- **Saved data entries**
○ ○ ○ ○
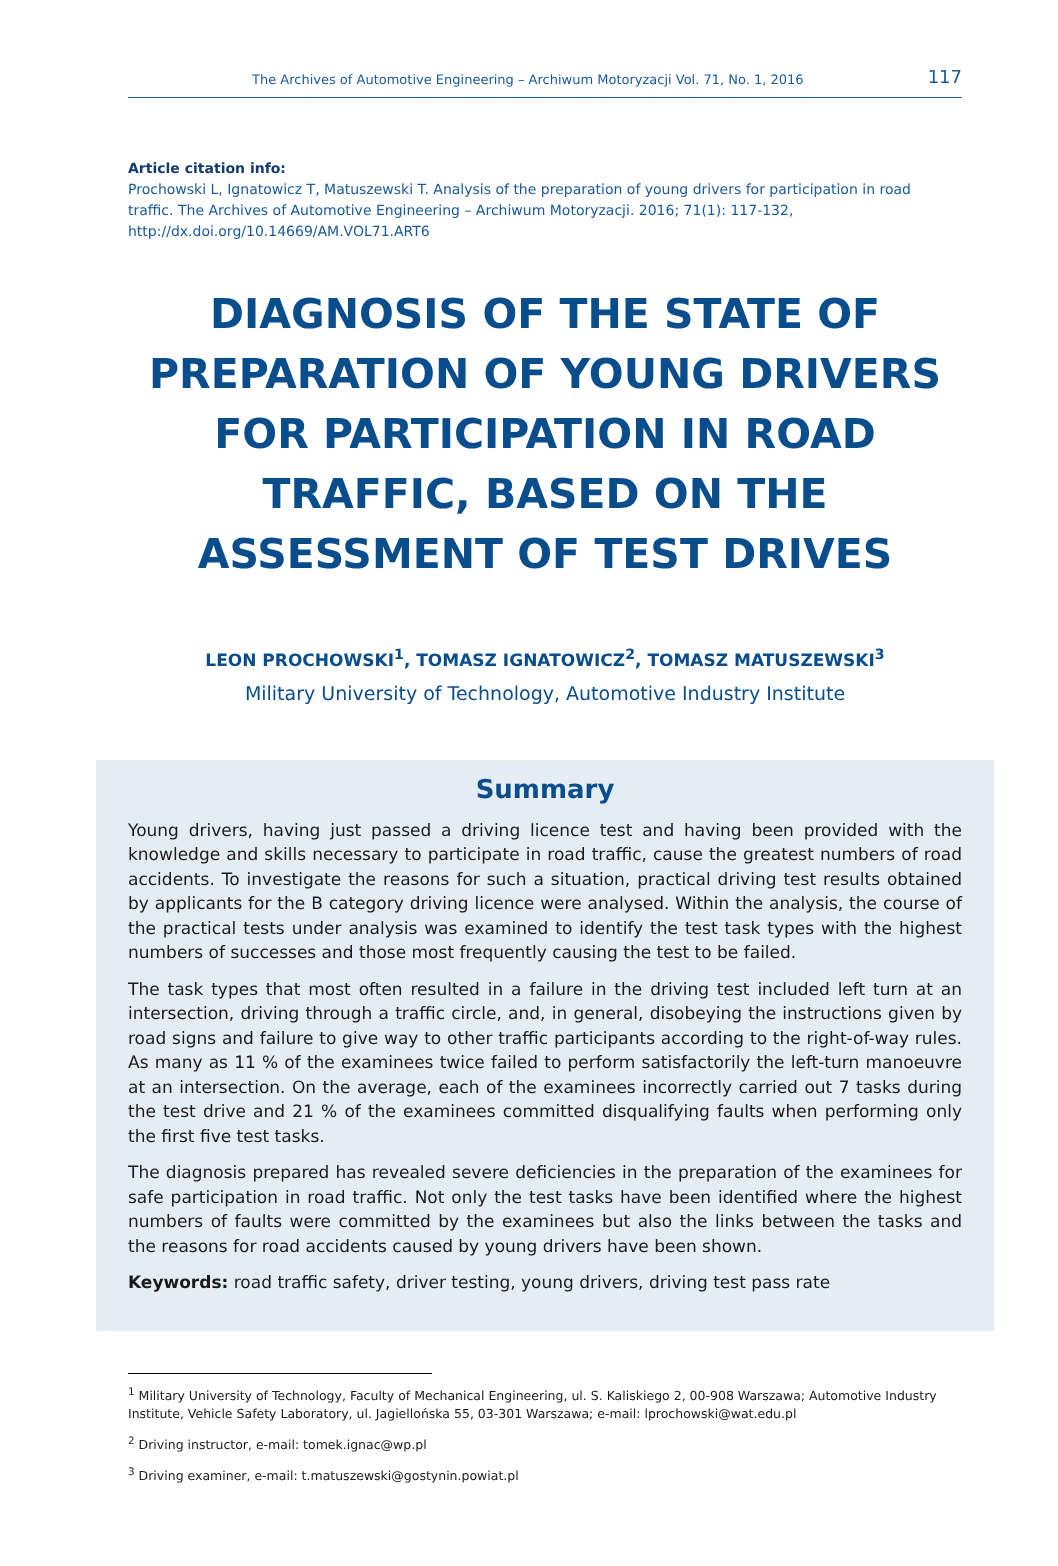The Archives of Automotive Engineering – Archiwum Motoryzacji Vol. 71, No. 1, 2016 117
Article citation info:
Prochowski L, Ignatowicz T, Matuszewski T. Analysis of the preparation of young drivers for participation in road traffic. The Archives of Automotive Engineering – Archiwum Motoryzacji. 2016; 71(1): 117-132, http://dx.doi.org/10.14669/AM.VOL71.ART6
DIAGNOSIS OF THE STATE OF PREPARATION OF YOUNG DRIVERS FOR PARTICIPATION IN ROAD TRAFFIC, BASED ON THE ASSESSMENT OF TEST DRIVES
LEON PROCHOWSKI<sup>1</sup>, TOMASZ IGNATOWICZ<sup>2</sup>, TOMASZ MATUSZEWSKI<sup>3</sup>
Military University of Technology, Automotive Industry Institute
Summary
Young drivers, having just passed a driving licence test and having been provided with the knowledge and skills necessary to participate in road traffic, cause the greatest numbers of road accidents. To investigate the reasons for such a situation, practical driving test results obtained by applicants for the B category driving licence were analysed. Within the analysis, the course of the practical tests under analysis was examined to identify the test task types with the highest numbers of successes and those most frequently causing the test to be failed.
The task types that most often resulted in a failure in the driving test included left turn at an intersection, driving through a traffic circle, and, in general, disobeying the instructions given by road signs and failure to give way to other traffic participants according to the right-of-way rules. As many as 11 % of the examinees twice failed to perform satisfactorily the left-turn manoeuvre at an intersection. On the average, each of the examinees incorrectly carried out 7 tasks during the test drive and 21 % of the examinees committed disqualifying faults when performing only the first five test tasks.
The diagnosis prepared has revealed severe deficiencies in the preparation of the examinees for safe participation in road traffic. Not only the test tasks have been identified where the highest numbers of faults were committed by the examinees but also the links between the tasks and the reasons for road accidents caused by young drivers have been shown.
Keywords: road traffic safety, driver testing, young drivers, driving test pass rate
<sup>1</sup> Military University of Technology, Faculty of Mechanical Engineering, ul. S. Kaliskiego 2, 00-908 Warszawa; Automotive Industry Institute, Vehicle Safety Laboratory, ul. Jagiellońska 55, 03-301 Warszawa; e-mail: lprochowski@wat.edu.pl
<sup>2</sup> Driving instructor, e-mail: tomek.ignac@wp.pl
<sup>3</sup> Driving examiner, e-mail: t.matuszewski@gostynin.powiat.pl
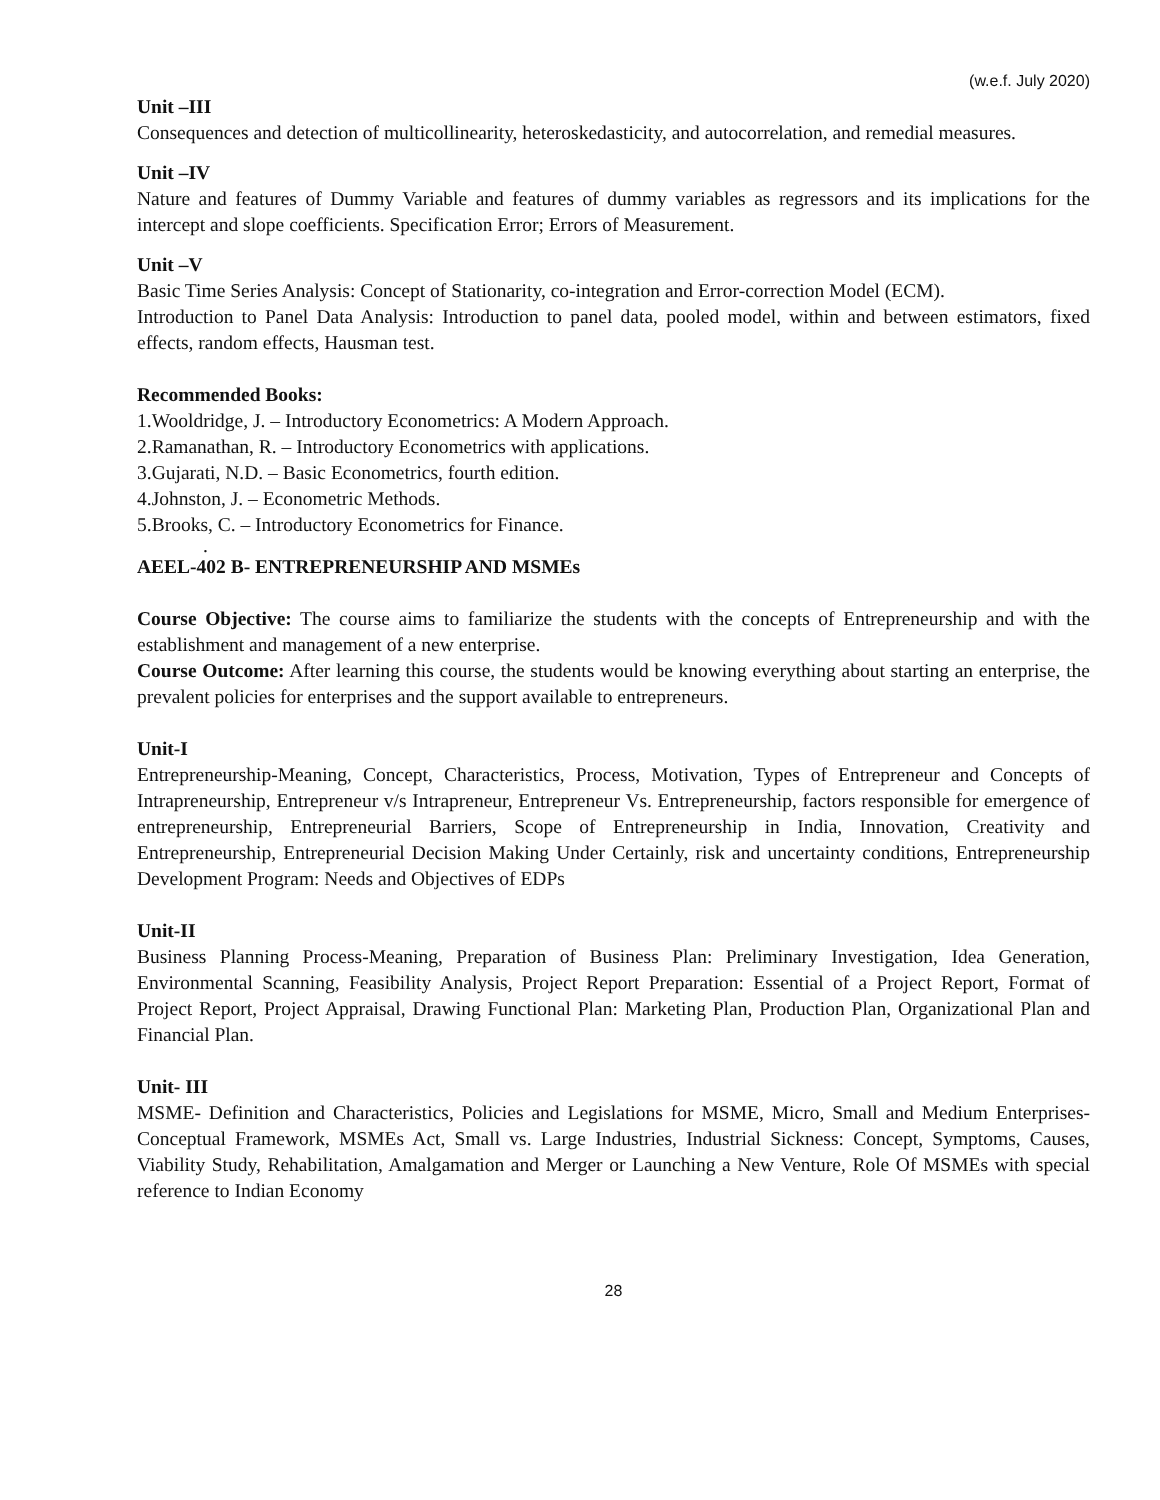(w.e.f. July 2020)
Unit –III
Consequences and detection of multicollinearity, heteroskedasticity, and autocorrelation, and remedial measures.
Unit –IV
Nature and features of Dummy Variable and features of dummy variables as regressors and its implications for the intercept and slope coefficients. Specification Error; Errors of Measurement.
Unit –V
Basic Time Series Analysis: Concept of Stationarity, co-integration and Error-correction Model (ECM).
Introduction to Panel Data Analysis: Introduction to panel data, pooled model, within and between estimators, fixed effects, random effects, Hausman test.
Recommended Books:
1.Wooldridge, J. – Introductory Econometrics: A Modern Approach.
2.Ramanathan, R. – Introductory Econometrics with applications.
3.Gujarati, N.D. – Basic Econometrics, fourth edition.
4.Johnston, J. – Econometric Methods.
5.Brooks, C. – Introductory Econometrics for Finance.
.
AEEL-402 B- ENTREPRENEURSHIP AND MSMEs
Course Objective: The course aims to familiarize the students with the concepts of Entrepreneurship and with the establishment and management of a new enterprise.
Course Outcome: After learning this course, the students would be knowing everything about starting an enterprise, the prevalent policies for enterprises and the support available to entrepreneurs.
Unit-I
Entrepreneurship-Meaning, Concept, Characteristics, Process, Motivation, Types of Entrepreneur and Concepts of Intrapreneurship, Entrepreneur v/s Intrapreneur, Entrepreneur Vs. Entrepreneurship, factors responsible for emergence of entrepreneurship, Entrepreneurial Barriers, Scope of Entrepreneurship in India, Innovation, Creativity and Entrepreneurship, Entrepreneurial Decision Making Under Certainly, risk and uncertainty conditions, Entrepreneurship Development Program: Needs and Objectives of EDPs
Unit-II
Business Planning Process-Meaning, Preparation of Business Plan: Preliminary Investigation, Idea Generation, Environmental Scanning, Feasibility Analysis, Project Report Preparation: Essential of a Project Report, Format of Project Report, Project Appraisal, Drawing Functional Plan: Marketing Plan, Production Plan, Organizational Plan and Financial Plan.
Unit- III
MSME- Definition and Characteristics, Policies and Legislations for MSME, Micro, Small and Medium Enterprises- Conceptual Framework, MSMEs Act, Small vs. Large Industries, Industrial Sickness: Concept, Symptoms, Causes, Viability Study, Rehabilitation, Amalgamation and Merger or Launching a New Venture, Role Of MSMEs with special reference to Indian Economy
28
○ ○ ○ ○
- **What needs to be done**
Copy out each line carrying the string "Introductory" from the data.

- **Reply to the task**
1.Wooldridge, J. – Introductory Econometrics: A Modern Approach.
2.Ramanathan, R. – Introductory Econometrics with applications.
5.Brooks, C. – Introductory Econometrics for Finance.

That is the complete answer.